You cannot become a true anthroposophist if you want to remain a mere theorist. You can put forward indifferent theories about cockchafers and earthworms and about cells, 'theories that need not break your heart. After all, how cockchafers and earthworms are constructed from a cell cannot lead to anything heart-breaking. But when you acquire anthroposophical knowledge in its fullness, then you see into the depths of the human being, of human development, of human destinies, and your heart is always involved in the knowledge. There the sum of the knowledge is unloaded in the emotional, in the sentient life. You become sympathetic to the whole world and then probably also sympathetic. That is the essence of anthroposophy, that it does not merely take hold of the human head, but that it takes hold of the whole human being and that it thereby also becomes illuminating, but illuminating with strength of mind and feeling into the destinies of culture and civilization as well as into the destinies of the individual human being.

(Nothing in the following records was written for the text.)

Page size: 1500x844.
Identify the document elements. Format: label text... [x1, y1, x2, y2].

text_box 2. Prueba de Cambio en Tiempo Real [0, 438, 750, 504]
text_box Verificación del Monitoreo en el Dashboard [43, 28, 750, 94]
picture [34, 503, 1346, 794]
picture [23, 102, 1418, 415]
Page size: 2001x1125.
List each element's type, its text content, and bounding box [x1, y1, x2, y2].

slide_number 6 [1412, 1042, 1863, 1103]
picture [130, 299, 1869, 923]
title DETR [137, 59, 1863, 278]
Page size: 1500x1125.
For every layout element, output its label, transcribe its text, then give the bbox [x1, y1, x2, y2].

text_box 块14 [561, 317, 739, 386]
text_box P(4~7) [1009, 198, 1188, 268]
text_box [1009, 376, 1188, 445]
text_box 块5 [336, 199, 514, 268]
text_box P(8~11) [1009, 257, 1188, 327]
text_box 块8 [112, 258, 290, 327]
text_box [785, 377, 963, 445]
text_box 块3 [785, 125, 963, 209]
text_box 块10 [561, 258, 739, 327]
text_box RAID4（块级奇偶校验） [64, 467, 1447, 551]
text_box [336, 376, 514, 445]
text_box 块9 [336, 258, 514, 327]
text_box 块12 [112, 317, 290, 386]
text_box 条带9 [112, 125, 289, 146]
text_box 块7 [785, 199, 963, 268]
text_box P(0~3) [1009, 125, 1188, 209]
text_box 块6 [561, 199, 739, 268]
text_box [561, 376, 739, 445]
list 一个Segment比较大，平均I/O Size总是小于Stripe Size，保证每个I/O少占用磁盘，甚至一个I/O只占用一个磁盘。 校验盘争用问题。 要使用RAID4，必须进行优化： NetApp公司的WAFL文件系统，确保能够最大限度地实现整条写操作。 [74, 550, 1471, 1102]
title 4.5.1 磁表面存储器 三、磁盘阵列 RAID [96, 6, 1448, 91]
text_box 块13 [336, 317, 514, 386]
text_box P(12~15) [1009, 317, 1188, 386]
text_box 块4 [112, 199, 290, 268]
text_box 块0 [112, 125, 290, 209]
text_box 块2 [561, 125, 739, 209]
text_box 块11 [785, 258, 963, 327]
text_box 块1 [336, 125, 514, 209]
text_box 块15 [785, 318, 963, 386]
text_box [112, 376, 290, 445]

One only learns to experience human life on earth in the right way when one also looks at this other side, the spiritual side, as it can only reveal itself to one when one also understands the states of sleep, through which man always returns to the spiritual world, in this realization. Then, however, spiritual science becomes real mental, spiritual and ultimately also social, religious and ethical human life. This is to become real science, which becomes wisdom. Humanity needs such vital science very much so that it does not sink deeper into decline but can rise again.

In the next lectures, which I can still give, let us therefore penetrate deeper into the connection of man with the world and thus also into the understanding of the fate of the individual human being as it is shaped through the repeated lives on earth. So more of that tomorrow.